Presenting the Finance ministry’s views on the proposed NSSF Amendment Bill, 2019, he argued that his ministry is responsible for formulating financial policies in the economy and overseeing their implementation and should, therefore, supervise the Fund.
Mr Gabriel Ajedra, said NSSF shall continue to be managed by the Ministry of Finance despite demands from various workers’ organizations opposing the government position. Mr Ajedra said the President in his wisdom, guided that the Fund should remain under the Ministry of Finance.
In its current form, the Bill gives oversight to the two ministries, a position Gender minister Janat Mukwaya wants maintained. She proposes that Finance has responsibility for creating checks and balances in determining borrowing from the Fund and interest payable to savers, while Gender remains responsible for social protection policies.

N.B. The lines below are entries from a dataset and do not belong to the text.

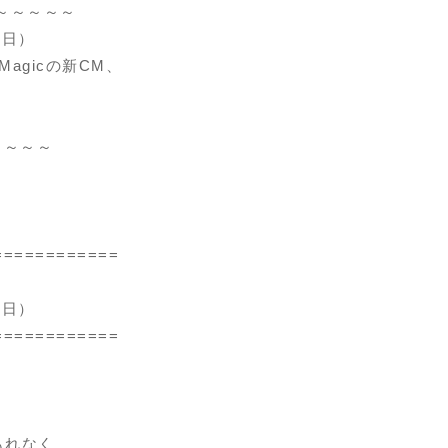
～～～～～～
末日）
agicの新CM、
～～～～
============
末日）
============
もれなく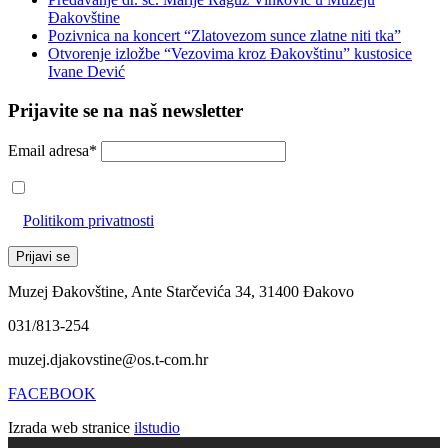
Đakovštine
Pozivnica na koncert “Zlatovezom sunce zlatne niti tka”
Otvorenje izložbe “Vezovima kroz Đakovštinu” kustosice
Ivane Dević
Prijavite se na naš newsletter
Email adresa*
Prihvaćam da će se email adresa koristiti u skladu s našom
Politikom privatnosti
Muzej Đakovštine, Ante Starčevića 34, 31400 Đakovo
031/813-254
muzej.djakovstine@os.t-com.hr
FACEBOOK
Izrada web stranice
ilstudio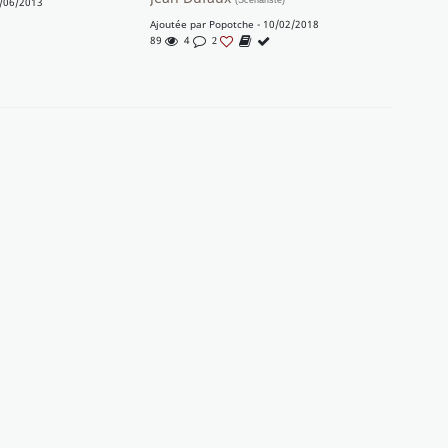
/06/2013
(Scénariste)
Ajoutée par
Popotche
- 10/02/2018
89
4
2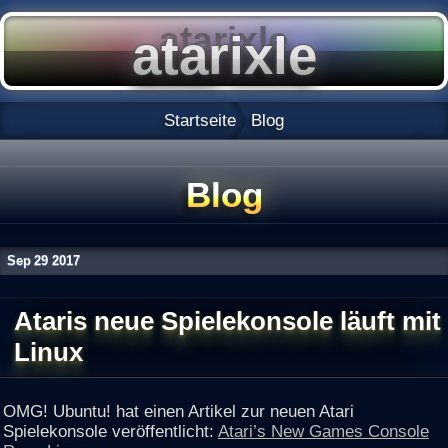
Startseite
Blog
Blog
Sep
29
2017
Ataris neue Spielekonsole läuft mit
Linux
OMG! Ubuntu! hat einen Artikel zur neuen Atari
Spielekonsole veröffentlicht:
Atari’s New Games Console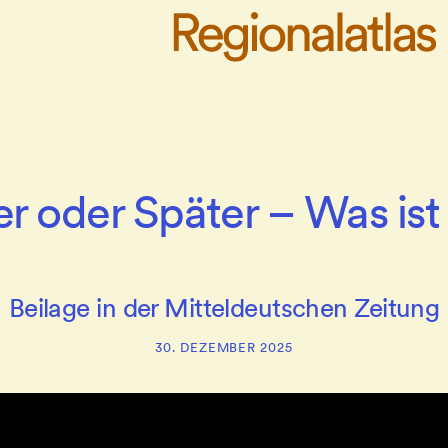
r oder Später – Was ist
Beilage in der Mitteldeutschen Zeitung
30. DEZEMBER 2025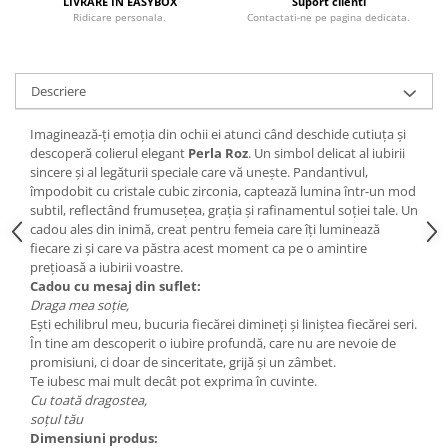
LIVRARE IN EASYBOX
Suport clienti
Ridicare personala.
Contactati-ne pe pagina dedicata.
Descriere
Imaginează-ți emoția din ochii ei atunci când deschide cutiuța și
descoperă colierul elegant
Perla Roz
. Un simbol delicat al iubirii
sincere și al legăturii speciale care vă unește. Pandantivul,
împodobit cu cristale cubic zirconia, captează lumina într-un mod
subtil, reflectând frumusețea, grația și rafinamentul soției tale. Un
cadou ales din inimă, creat pentru femeia care îți luminează
fiecare zi și care va păstra acest moment ca pe o amintire
prețioasă a iubirii voastre.
Cadou cu mesaj din suflet:
Draga mea soție,
Ești echilibrul meu, bucuria fiecărei dimineți și liniștea fiecărei seri.
În tine am descoperit o iubire profundă, care nu are nevoie de
promisiuni, ci doar de sinceritate, grijă și un zâmbet.
Te iubesc mai mult decât pot exprima în cuvinte.
Cu toată dragostea,
soțul tău
Dimensiuni produs: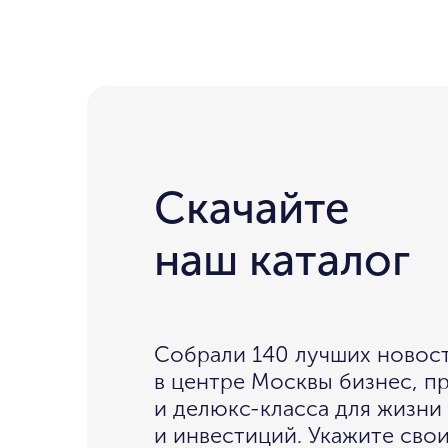
Скачайте
наш каталог
Собрали 140 лучших новос
в центре Москвы бизнес, 
и делюкс-класса для жизни
и инвестиций. Укажите сво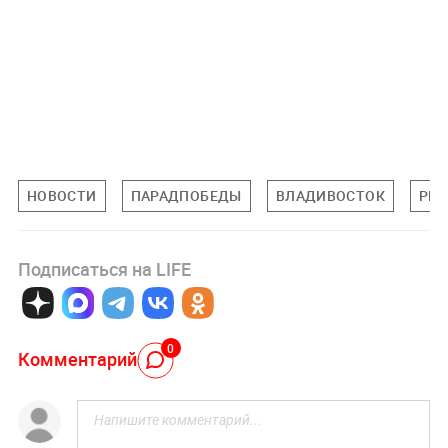
НОВОСТИ
ПАРАДПОБЕДЫ
ВЛАДИВОСТОК
РЕ
Подписаться на LIFE
0
Комментарий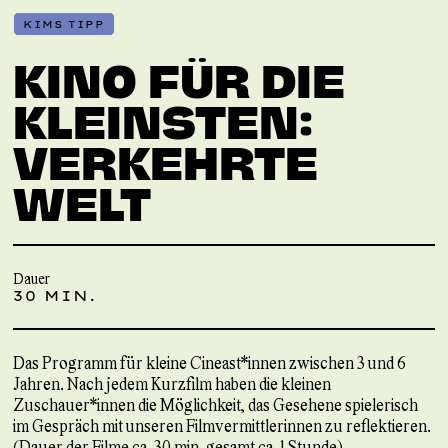
KIMS TIPP
KINO FÜR DIE
KLEINSTEN:
VERKEHRTE
WELT
Dauer
30 MIN.
Das Programm für kleine Cineast*innen zwischen 3 und 6
Jahren. Nach jedem Kurzfilm haben die kleinen
Zuschauer*innen die Möglichkeit, das Gesehene spielerisch
im Gespräch mit unseren Filmvermittlerinnen zu reflektieren.
(Dauer der Filme ca. 30 min, gesamt ca. 1 Stunde)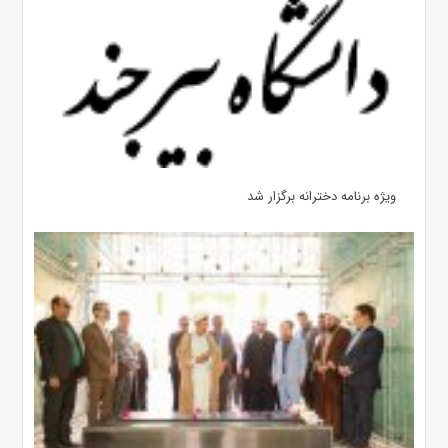
ویژه برنامه دخترانه برگزار شد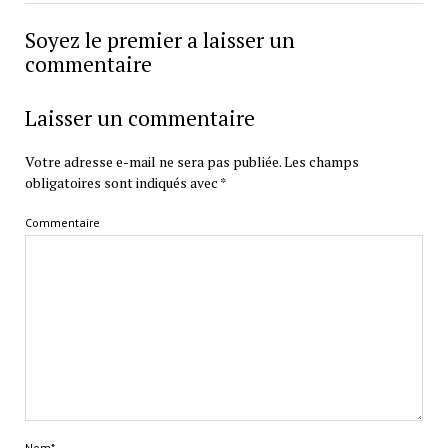
Soyez le premier a laisser un
commentaire
Laisser un commentaire
Votre adresse e-mail ne sera pas publiée.
Les champs
obligatoires sont indiqués avec
*
Commentaire
Nom*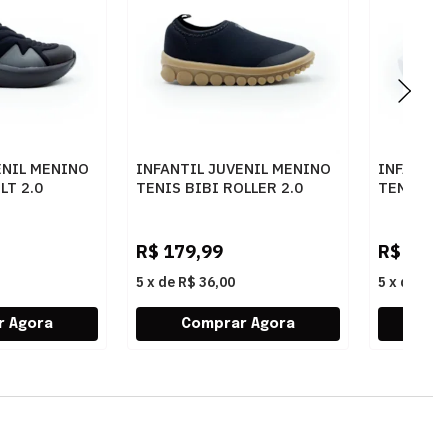
ENIL MENINO
INFANTIL JUVENIL MENINO
INFANTIL
LT 2.0
TENIS BIBI ROLLER 2.0
TENIS BI
TOGRAFITE
1155462 PRETOCREPE
1294038
R$
179,99
R$
249,
5
x
de
R$ 36,00
5
x
de
R$ 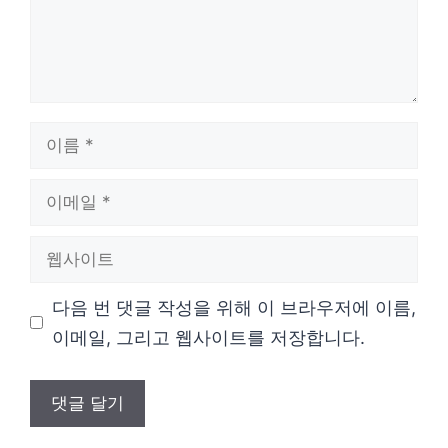
이
름
이
메
웹
일
사
다음 번 댓글 작성을 위해 이 브라우저에 이름,
이
이메일, 그리고 웹사이트를 저장합니다.
트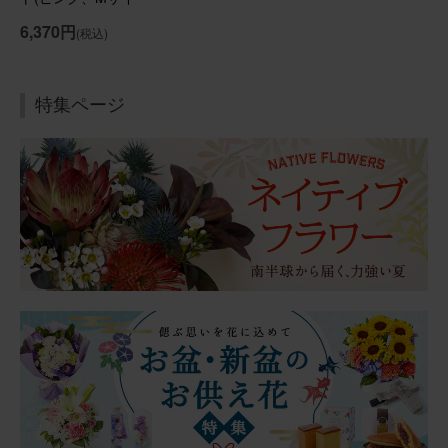
ズ)と甘美どら焼き
6,370円
(税込)
のセット お悔やみ
(ご遺族へ)カード
2026/07/04
にゃににゃに
60代
特集ページ
用途：
自宅用
お父さん、お母さん見てる？
実父・実母の仏壇に飾らせて頂きました。 ２人とも植物が
好き（父はサボテン推し）でした。きっと、喜んでくれて
いると思います。 いずれにせよ、お花が１輪でもあると、
何かメリハリ（？）が出来て、イイですね☆☆
【お悔やみ・お供えの花】アレンジメント(ピンク)XSサイ
ズ
2026/06/21
ブルーミーユーザーさん
50代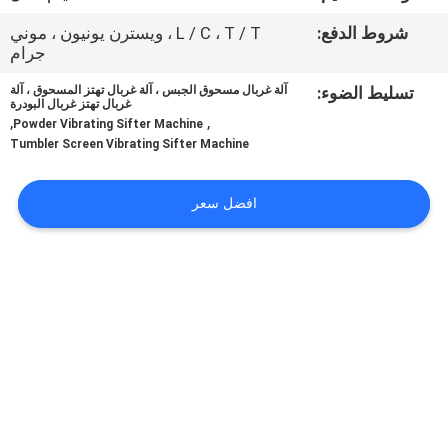
جولة
شروط الدفع:
L / C ، T / T ، ويسترن يونيون ، موني
في
جرام
المعمل
تسليط الضوء:
آلة غربال مسحوق الجبس ، آلة غربال تهتز المسحوق ، آلة
غربال تهتز غربال البودرة
,
,
Powder Vibrating Sifter Machine
مراقبة
Tumbler Screen Vibrating Sifter Machine
الجودة
افضل سعر
اتصل
بنا
اطلب
اقتباس
خريطة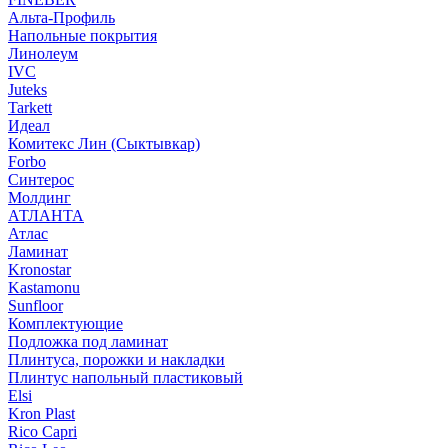
Альта-Профиль
Напольные покрытия
Линолеум
IVC
Juteks
Tarkett
Идеал
Комитекс Лин (Сыктывкар)
Forbo
Синтерос
Молдинг
АТЛАНТА
Атлас
Ламинат
Kronostar
Kastamonu
Sunfloor
Комплектующие
Подложка под ламинат
Плинтуса, порожки и накладки
Плинтус напольный пластиковый
Elsi
Kron Plast
Rico Capri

Below is the NOTU/COFTU petition to President Yoweri Museveni:
The disagreement on which government ministry should supervise/manage the Fund comes at a time when NSSF is facing pressure to release the money to savers whose livelihoods were interrupted by the government measures to control the spread of coronavirus disease. These include employees whose employment was terminated as businesses closed with the lockdown.
The National Social Security Fund (NSSF) is the largest pension fund across the East African Community with assets worth over 10 trillion Shillings invested in Fixed Income, Equities and Real Estate assets in Uganda, Kenya, Tanzania and Rwanda.